_Input data_:
★ ★ ★
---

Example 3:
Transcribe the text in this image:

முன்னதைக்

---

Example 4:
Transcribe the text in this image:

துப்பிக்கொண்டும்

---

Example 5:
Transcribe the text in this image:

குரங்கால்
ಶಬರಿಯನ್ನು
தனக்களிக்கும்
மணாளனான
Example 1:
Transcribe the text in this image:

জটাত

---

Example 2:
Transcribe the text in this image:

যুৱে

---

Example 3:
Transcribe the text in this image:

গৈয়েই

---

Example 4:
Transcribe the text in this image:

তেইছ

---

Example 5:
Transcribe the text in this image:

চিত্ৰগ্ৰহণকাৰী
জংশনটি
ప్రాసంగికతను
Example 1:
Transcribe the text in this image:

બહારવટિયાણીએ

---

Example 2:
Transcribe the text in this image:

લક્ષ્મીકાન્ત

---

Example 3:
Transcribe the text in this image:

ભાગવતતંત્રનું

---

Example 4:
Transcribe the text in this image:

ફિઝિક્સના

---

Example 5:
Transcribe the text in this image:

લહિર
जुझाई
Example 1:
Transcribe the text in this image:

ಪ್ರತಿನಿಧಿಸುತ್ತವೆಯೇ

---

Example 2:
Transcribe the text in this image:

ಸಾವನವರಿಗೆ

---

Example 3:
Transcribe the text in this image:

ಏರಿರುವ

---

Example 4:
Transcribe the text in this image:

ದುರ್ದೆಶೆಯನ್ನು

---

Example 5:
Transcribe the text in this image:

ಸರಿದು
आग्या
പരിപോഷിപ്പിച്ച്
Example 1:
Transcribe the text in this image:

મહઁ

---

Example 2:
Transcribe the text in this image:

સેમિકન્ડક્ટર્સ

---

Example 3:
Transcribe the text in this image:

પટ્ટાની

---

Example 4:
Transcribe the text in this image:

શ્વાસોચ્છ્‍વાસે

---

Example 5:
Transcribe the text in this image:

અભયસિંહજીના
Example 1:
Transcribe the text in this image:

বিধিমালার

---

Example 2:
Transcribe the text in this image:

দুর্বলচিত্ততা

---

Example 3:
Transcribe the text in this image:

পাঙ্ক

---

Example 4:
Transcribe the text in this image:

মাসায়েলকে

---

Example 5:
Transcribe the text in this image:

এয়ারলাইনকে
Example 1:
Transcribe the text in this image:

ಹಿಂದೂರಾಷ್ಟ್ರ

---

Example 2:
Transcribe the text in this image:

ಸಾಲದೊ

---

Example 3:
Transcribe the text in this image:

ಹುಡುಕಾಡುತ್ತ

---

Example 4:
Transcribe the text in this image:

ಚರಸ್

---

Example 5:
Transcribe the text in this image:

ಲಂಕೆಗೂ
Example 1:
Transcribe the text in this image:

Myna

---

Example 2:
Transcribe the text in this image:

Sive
★ ★ ★
Output each entry exactly as written, leaving none out.

_Response area_:
---

Example 3:
Transcribe the text in this image:

முன்னதைக்

---

Example 4:
Transcribe the text in this image:

துப்பிக்கொண்டும்

---

Example 5:
Transcribe the text in this image:

குரங்கால்
ಶಬರಿಯನ್ನು
தனக்களிக்கும்
மணாளனான
Example 1:
Transcribe the text in this image:

জটাত

---

Example 2:
Transcribe the text in this image:

যুৱে

---

Example 3:
Transcribe the text in this image:

গৈয়েই

---

Example 4:
Transcribe the text in this image:

তেইছ

---

Example 5:
Transcribe the text in this image:

চিত্ৰগ্ৰহণকাৰী
জংশনটি
ప్రాసంగికతను
Example 1:
Transcribe the text in this image:

બહારવટિયાણીએ

---

Example 2:
Transcribe the text in this image:

લક્ષ્મીકાન્ત

---

Example 3:
Transcribe the text in this image:

ભાગવતતંત્રનું

---

Example 4:
Transcribe the text in this image:

ફિઝિક્સના

---

Example 5:
Transcribe the text in this image:

લહિર
जुझाई
Example 1:
Transcribe the text in this image:

ಪ್ರತಿನಿಧಿಸುತ್ತವೆಯೇ

---

Example 2:
Transcribe the text in this image:

ಸಾವನವರಿಗೆ

---

Example 3:
Transcribe the text in this image:

ಏರಿರುವ

---

Example 4:
Transcribe the text in this image:

ದುರ್ದೆಶೆಯನ್ನು

---

Example 5:
Transcribe the text in this image:

ಸರಿದು
आग्या
പരിപോഷിപ്പിച്ച്
Example 1:
Transcribe the text in this image:

મહઁ

---

Example 2:
Transcribe the text in this image:

સેમિકન્ડક્ટર્સ

---

Example 3:
Transcribe the text in this image:

પટ્ટાની

---

Example 4:
Transcribe the text in this image:

શ્વાસોચ્છ્‍વાસે

---

Example 5:
Transcribe the text in this image:

અભયસિંહજીના
Example 1:
Transcribe the text in this image:

বিধিমালার

---

Example 2:
Transcribe the text in this image:

দুর্বলচিত্ততা

---

Example 3:
Transcribe the text in this image:

পাঙ্ক

---

Example 4:
Transcribe the text in this image:

মাসায়েলকে

---

Example 5:
Transcribe the text in this image:

এয়ারলাইনকে
Example 1:
Transcribe the text in this image:

ಹಿಂದೂರಾಷ್ಟ್ರ

---

Example 2:
Transcribe the text in this image:

ಸಾಲದೊ

---

Example 3:
Transcribe the text in this image:

ಹುಡುಕಾಡುತ್ತ

---

Example 4:
Transcribe the text in this image:

ಚರಸ್

---

Example 5:
Transcribe the text in this image:

ಲಂಕೆಗೂ
Example 1:
Transcribe the text in this image:

Myna

---

Example 2:
Transcribe the text in this image:

Sive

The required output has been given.